A Durban quindi la debolezza dell’Occidente si manifestò nell’accettare un evidente assurdo storico per non irritare il mondo islamico. Sicuramente in Occidente si registravano episodi di discriminazione contro arabi e musulmani, ma erano marginali e condannati dalla stessa società occidentale. E comunque erano un nulla in confronto alla sistematica discriminazione e persecuzione sofferta dai non musulmani nei paesi islamici. I cristiani, si sa, sono di gran lunga le maggiori vittime della persecuzione, eppure la Conferenza Onu si preoccupò di condannare l’islamofobia, trasformando i persecutori in vittime. Un segnale davvero inquietante.

E appena conclusa Durban, un altro fatto grave accadde, foriero di cattivi presagi: l’attacco suicida contro Ahmahd Shah Massoud, il “Leone del Panshir”, l’eroe nazionale che fu capace di resistere ai sovietici prima e ai taleban poi, mantenendo il controllo dell’ampia valle del Panshir. Per capire la gravità dell’accaduto bisogna ricordare che tra i vari “signori della guerra” in Afghanistan, Massoud era l’unico interlocutore veramente affidabile, e l’unico che avesse in mente un Afghanistan libero e democratico. Nel marzo 2001 Massoud aveva parlato davanti al Parlamento Europeo esponendo la sua visione e avvertendo del forte sostegno che Pakistan, Arabia Saudita e Al Qaeda davano ai taleban. In quell’occasione Massoud avvertì anche che Al Qaeda stava preparando un grosso attentato contro gli Stati Uniti.

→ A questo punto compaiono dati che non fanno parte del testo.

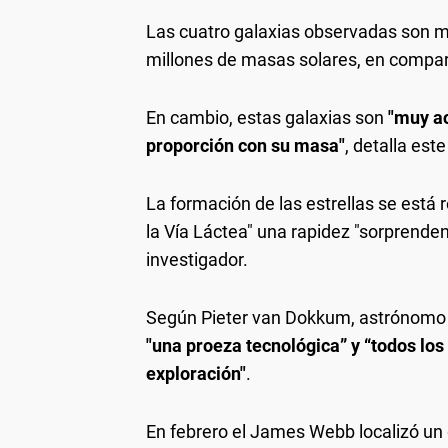
Las cuatro galaxias observadas son 
millones de masas solares, en comparac
En cambio, estas galaxias son
"muy ac
proporción con su masa"
, detalla este
La formación de las estrellas se est
la Vía Láctea" una rapidez "sorprenden
investigador.
Según Pieter van Dokkum, astrónomo d
"una proeza tecnológica” y “todos los
exploración"
.
En febrero el James Webb localizó un 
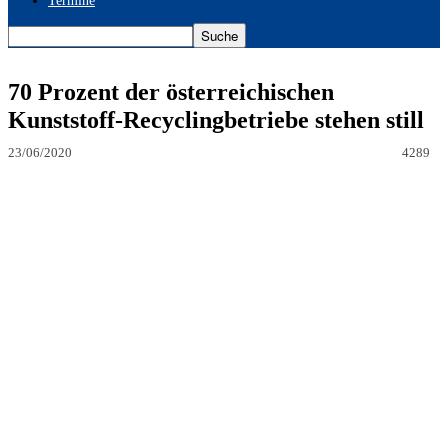
Termine
70 Prozent der österreichischen
Kunststoff-Recyclingbetriebe stehen still
23/06/2020
4289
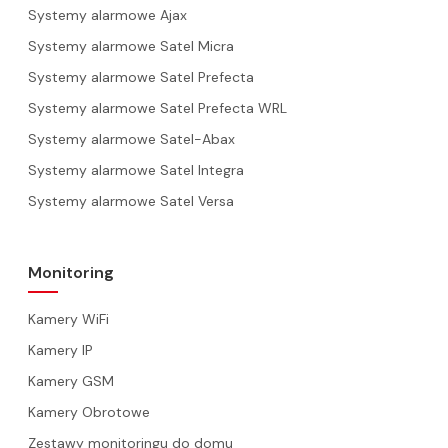
Systemy alarmowe Ajax
Systemy alarmowe Satel Micra
Systemy alarmowe Satel Prefecta
Systemy alarmowe Satel Prefecta WRL
Systemy alarmowe Satel-Abax
Systemy alarmowe Satel Integra
Systemy alarmowe Satel Versa
Monitoring
Kamery WiFi
Kamery IP
Kamery GSM
Kamery Obrotowe
Zestawy monitoringu do domu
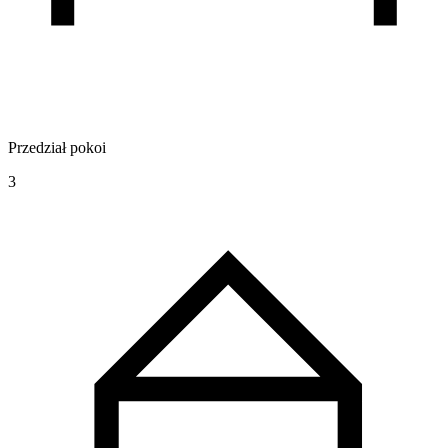
Przedział pokoi
3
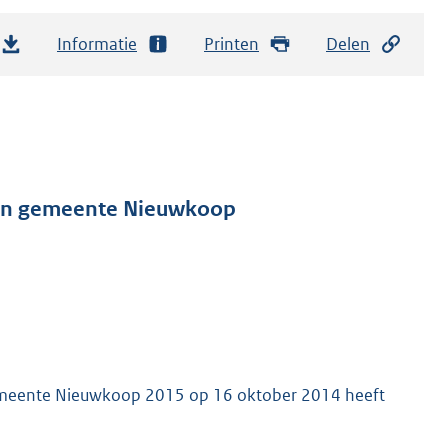
Informatie
Printen
Delen
mein gemeente Nieuwkoop
emeente Nieuwkoop 2015 op 16 oktober 2014 heeft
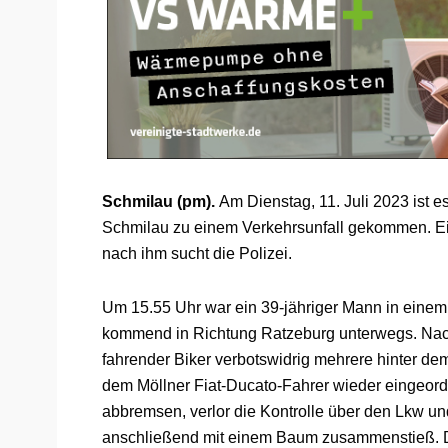
Schmilau (pm).
Am Dienstag, 11. Juli 2023 ist 
Schmilau zu einem Verkehrsunfall gekommen. Ein b
nach ihm sucht die Polizei.
Um 15.55 Uhr war ein 39-jähriger Mann in einem
kommend in Richtung Ratzeburg unterwegs. Nach
fahrender Biker verbotswidrig mehrere hinter dem
dem Möllner Fiat-Ducato-Fahrer wieder eingeord
abbremsen, verlor die Kontrolle über den Lkw un
anschließend mit einem Baum zusammenstieß. Der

Il suo assassinio fu subito visto da alcuni analisti come il presagio di qualcosa di molto grave che doveva accadere, e gli esperti di anti-terrorismo considerano che molto probabilmente l’assassinio di Massoud fu il segnale convenuto per dare il via agli attentati dell’11 settembre. Con l’eliminazione di Massoud Al Qaeda faceva un favore agli alleati taleban, togliendo di mezzo il loro più pericoloso nemico e privando gli Stati Uniti di un alleato sul terreno una volta che, consumato l’attentato, gli americani avessero attaccato in Afghanistan, come in effetti è accaduto. Quanto questo sia stato militarmente importante lo possiamo constatare ancora a distanza di dieci anni.

Ricordare l’insieme degli eventi di quel settembre 2001 ci aiuta a comprendere meglio anche le tensioni attuali che attraversano i paesi islamici - e che di quegli eventi sono figlie -: la partita tra islamisti radicali e movimenti democratici è ancora tutta da giocare, e per questo i paesi occidentali sono chiamati a non dare ulteriori segnali di debolezza e sottomissione o a farsi promotori di interventi maldestri che diventano facilmente un boomerang.